The cost to implement molten salt storage at an existing coal-fired plant would be $250-$350/kwh. This is less than the cost of utility scale battery storage. More importantly molten salt storage does not suffer degradation in capacity over time. The molten salt can be heated and cooled over and over again so that the service life of this technology is measured in decades.

When considering the relative cost of energy storage systems it is necessary to understand what the “worst case” scenario is. Electricity is of such fundamental importance to modern society that power outages lasting more than a few hours can be literally life-threatening.

In latitudes north of about 35 degrees wind power will be a critical energy resource at peak demand times in the evening and night especially during the winter. That reality demands that we consider what the “100 year calm” looks like. It would certainly be 3-5 days. What if it is 1-2 weeks? Energy storage capacity to handle a two week calm using any technology known today would be impossibly expensive. Molten salt storage together with the ability to revert to burning coal is really one of the only viable solutions.

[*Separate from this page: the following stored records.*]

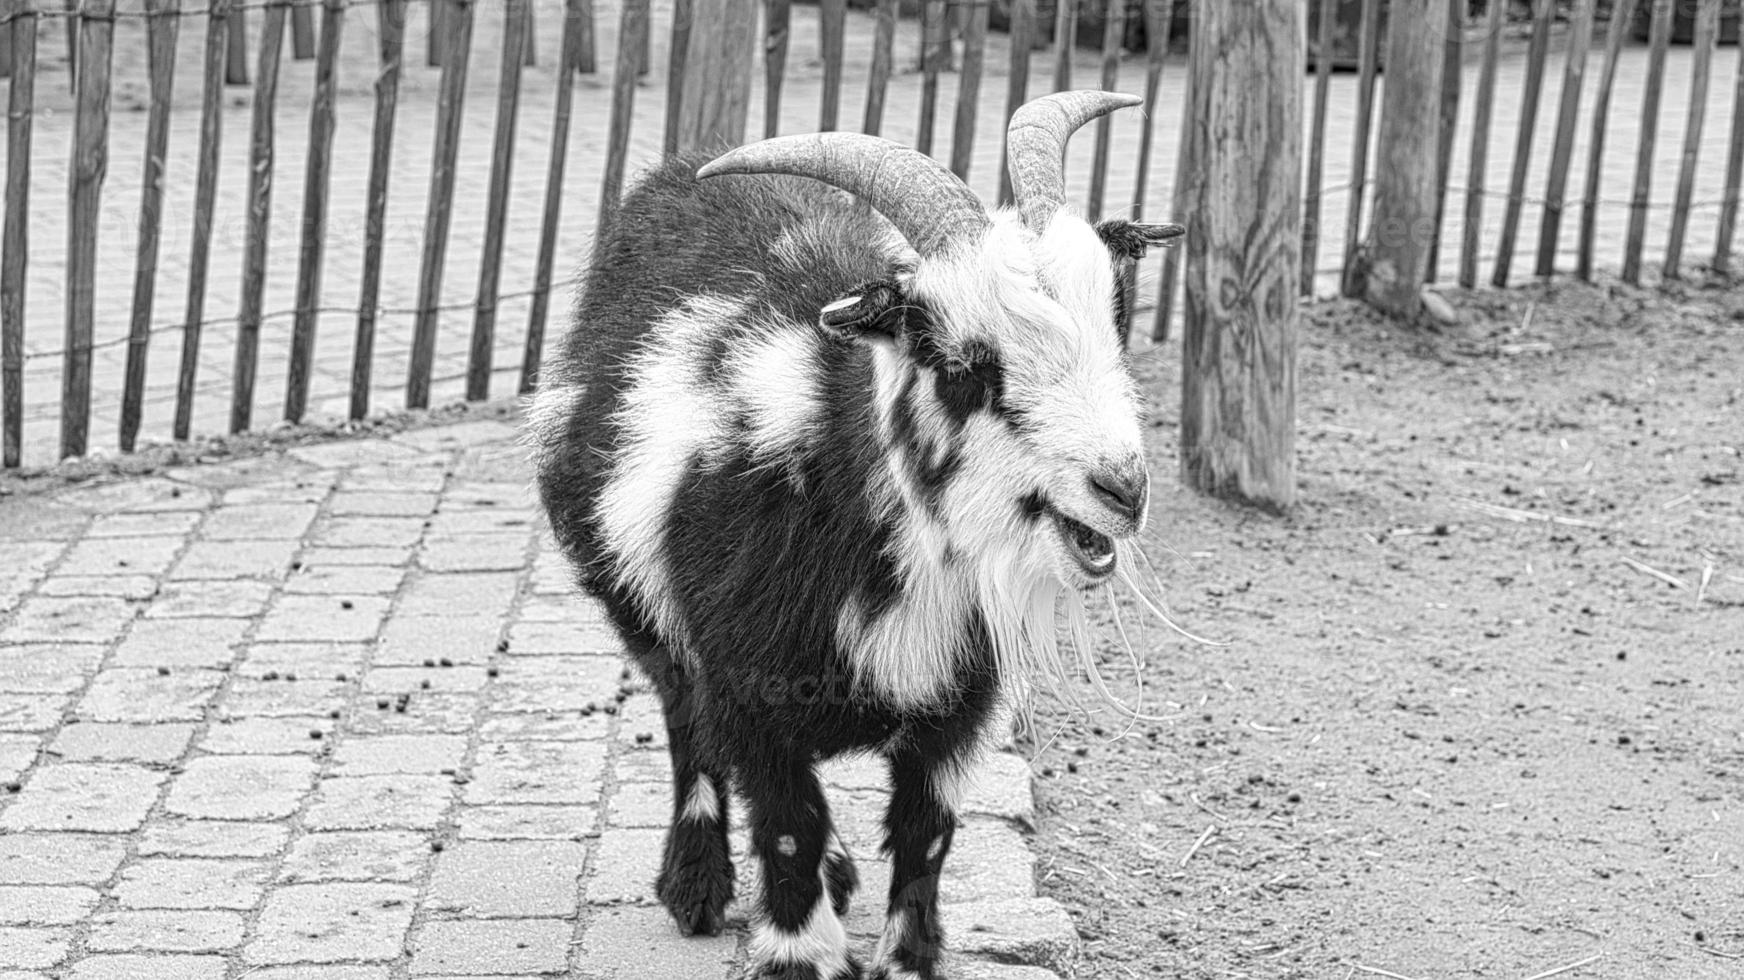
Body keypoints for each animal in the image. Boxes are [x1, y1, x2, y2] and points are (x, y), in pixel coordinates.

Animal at [530, 91, 1185, 976]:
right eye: (962, 364)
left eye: (1118, 320)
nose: (1122, 488)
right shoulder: (749, 689)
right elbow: (786, 825)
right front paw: (797, 952)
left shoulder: (958, 703)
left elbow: (925, 835)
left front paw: (907, 958)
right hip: (642, 604)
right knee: (684, 723)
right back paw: (696, 883)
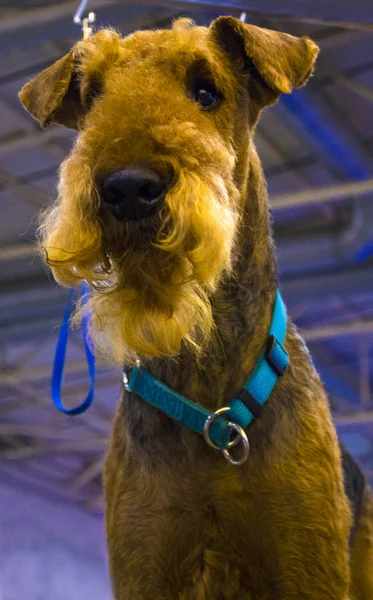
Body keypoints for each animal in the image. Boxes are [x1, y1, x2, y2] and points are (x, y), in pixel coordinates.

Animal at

Thermelectric Power could transform the more than 500 coal-fired generating stations in the U.S. into “green” energy sources. The alternative, being actively pursued by organizations such as the Sierra Club, is to simply shut coal plants down.

As rate-payers, tax-payers, and advocates for a sustainable energy future we have a choice to make.

We can demand that coal plants be decommissioned and dismantled at a cost of billions of dollars. That choice would require the construction of natural gas-fired plants or nuclear plants with approximately the same generation capacity in order to handle peak loads in the evening when winds are calm – construction that would require more billions of dollars and would continue to emit vast amounts of CO2 annually.

Or we can consider converting coal plants to Thermelectric Power which would dramatically reduce the amount of coal being burnt to generate electricity. Coal would only be used as a fuel when electricity generation from renewable sources was not available for extended periods of time. But the flip side of that is that coal could be used in that way to back up renewable generation. As a result we could develop as much wind and solar energy as we wanted without worrying about dealing with excess when demand is low and without worrying about destabilizing the grid.

A future fueled by renewable energy is possible using technology that is available today. We just need to want it enough to make it happen.